Interviewing for a Developer Position :: SQL Server 2012

You are interviewed for a position as a T-SQL developer. Respond to the following questions presented to you by your interviewer.
  1. Describe the difference between ROW_NUMBER and RANK.

  2. Describe the difference between the ROWS and RANGE window frame units.

  3. Why can you not refer to a window function in the WHERE clause of a query and what is the workaround for that?
  1. The ROW_NUMBER function isn't sensitive to ties in the window ordering values. Therefore, the computation is deterministic only when the window ordering is unique. When the window ordering isn't unique, the function isn't deterministic. The RANK function is sensitive to ties and produces the same rank value to all rows with the same ordering value. Therefore, it is deterministic even when the window ordering isn't unique.

  2. The difference between ROWS and RANGE is actually similar to the difference between ROW_NUMBER and RANK, respectively. When the window ordering isn't unique, ROWS doesn't include peers, and therefore it isn't deterministic, whereas RANGE includes peers, and therefore it is deterministic. Also, the ROWS option can be optimized with an efficient in-memory spool; RANGE is optimized with an on-disk spool and therefore is usually slower.
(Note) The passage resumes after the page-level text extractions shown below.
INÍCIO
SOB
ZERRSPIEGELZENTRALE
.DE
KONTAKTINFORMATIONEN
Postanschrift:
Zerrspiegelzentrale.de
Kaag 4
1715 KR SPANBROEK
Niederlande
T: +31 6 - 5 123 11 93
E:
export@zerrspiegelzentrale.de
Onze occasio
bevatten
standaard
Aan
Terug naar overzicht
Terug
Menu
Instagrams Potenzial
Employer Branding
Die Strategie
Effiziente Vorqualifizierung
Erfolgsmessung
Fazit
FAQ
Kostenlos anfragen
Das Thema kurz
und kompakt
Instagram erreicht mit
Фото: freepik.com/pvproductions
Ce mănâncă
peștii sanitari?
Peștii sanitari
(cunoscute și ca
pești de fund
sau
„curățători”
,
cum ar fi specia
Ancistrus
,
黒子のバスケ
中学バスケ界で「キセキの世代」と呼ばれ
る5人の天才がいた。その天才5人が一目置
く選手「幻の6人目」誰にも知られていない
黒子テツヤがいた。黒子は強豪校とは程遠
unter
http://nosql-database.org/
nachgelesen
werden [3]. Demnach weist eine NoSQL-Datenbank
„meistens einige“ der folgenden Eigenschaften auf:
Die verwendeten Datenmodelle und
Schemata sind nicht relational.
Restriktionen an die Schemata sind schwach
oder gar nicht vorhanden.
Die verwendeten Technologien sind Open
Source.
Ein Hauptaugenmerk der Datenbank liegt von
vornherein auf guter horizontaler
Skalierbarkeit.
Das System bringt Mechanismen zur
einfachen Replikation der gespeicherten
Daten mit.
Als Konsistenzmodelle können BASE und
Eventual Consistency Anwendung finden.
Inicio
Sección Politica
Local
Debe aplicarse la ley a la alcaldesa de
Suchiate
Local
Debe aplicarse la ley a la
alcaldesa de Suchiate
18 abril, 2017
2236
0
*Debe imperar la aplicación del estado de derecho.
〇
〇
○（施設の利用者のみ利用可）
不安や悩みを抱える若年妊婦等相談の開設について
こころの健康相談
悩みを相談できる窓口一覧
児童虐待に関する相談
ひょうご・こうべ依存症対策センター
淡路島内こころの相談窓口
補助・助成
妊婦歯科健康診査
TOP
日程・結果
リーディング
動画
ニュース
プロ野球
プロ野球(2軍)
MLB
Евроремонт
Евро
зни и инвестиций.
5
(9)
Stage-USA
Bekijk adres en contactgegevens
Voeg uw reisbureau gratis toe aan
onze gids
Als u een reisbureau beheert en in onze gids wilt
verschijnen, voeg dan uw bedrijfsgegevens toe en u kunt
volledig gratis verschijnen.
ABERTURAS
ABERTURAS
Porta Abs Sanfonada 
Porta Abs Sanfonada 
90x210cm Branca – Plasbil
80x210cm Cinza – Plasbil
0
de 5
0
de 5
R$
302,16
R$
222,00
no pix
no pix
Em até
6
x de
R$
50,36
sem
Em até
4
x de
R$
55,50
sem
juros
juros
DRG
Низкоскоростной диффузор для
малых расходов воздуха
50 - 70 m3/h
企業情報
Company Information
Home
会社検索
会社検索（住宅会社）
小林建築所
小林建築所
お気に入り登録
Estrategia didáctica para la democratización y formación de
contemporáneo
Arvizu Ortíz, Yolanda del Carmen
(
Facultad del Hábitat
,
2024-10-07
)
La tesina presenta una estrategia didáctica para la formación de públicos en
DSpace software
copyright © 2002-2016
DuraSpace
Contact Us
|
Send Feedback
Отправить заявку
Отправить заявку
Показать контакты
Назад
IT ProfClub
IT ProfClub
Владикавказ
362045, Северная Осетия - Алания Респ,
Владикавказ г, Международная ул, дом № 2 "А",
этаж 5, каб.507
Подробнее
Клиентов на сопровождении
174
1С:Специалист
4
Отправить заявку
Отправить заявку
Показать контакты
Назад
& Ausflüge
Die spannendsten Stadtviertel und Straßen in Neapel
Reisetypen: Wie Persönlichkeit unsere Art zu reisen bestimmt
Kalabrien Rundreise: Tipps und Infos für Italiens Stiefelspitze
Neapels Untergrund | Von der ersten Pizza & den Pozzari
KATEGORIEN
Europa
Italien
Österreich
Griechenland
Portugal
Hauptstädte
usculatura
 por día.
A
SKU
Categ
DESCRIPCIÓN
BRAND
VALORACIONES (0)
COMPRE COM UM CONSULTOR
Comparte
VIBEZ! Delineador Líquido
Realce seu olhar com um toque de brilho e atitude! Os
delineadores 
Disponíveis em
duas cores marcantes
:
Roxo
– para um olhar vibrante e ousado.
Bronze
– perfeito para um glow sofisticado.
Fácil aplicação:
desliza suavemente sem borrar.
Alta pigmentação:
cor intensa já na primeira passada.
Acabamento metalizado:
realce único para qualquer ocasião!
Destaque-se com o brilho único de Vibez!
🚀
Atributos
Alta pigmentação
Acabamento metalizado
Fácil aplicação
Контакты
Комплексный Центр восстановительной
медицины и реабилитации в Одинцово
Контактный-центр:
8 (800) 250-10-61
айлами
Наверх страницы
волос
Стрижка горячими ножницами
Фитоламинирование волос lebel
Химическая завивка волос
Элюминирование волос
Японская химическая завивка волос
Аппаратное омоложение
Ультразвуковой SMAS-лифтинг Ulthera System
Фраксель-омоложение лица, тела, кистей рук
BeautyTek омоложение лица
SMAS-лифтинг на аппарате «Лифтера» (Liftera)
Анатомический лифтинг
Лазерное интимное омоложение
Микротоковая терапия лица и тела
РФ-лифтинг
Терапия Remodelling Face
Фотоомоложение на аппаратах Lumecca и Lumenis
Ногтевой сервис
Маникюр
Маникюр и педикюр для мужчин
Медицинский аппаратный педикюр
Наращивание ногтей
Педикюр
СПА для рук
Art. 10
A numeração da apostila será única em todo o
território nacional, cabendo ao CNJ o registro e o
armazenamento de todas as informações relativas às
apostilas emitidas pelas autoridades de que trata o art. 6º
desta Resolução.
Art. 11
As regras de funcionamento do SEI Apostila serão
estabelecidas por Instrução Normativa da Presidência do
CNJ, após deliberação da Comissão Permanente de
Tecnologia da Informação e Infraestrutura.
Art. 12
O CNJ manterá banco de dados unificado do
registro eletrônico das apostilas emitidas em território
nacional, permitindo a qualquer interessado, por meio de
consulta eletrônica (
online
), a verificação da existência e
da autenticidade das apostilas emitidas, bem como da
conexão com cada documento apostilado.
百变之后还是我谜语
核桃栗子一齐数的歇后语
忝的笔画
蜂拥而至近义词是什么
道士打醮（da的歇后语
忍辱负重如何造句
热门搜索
  3. Window functions are allowed only in the SELECT and ORDER BY clauses because the initial window they are supposed to work with is the underlying query's result set. If you need to filter rows based on a window function, you need to use a table expression like a CTE or derived table. You specify the window function in the inner query's SELECT clause and assign the target column an alias. You can then filter the rows by referring to that column alias in the outer query's WHERE clause.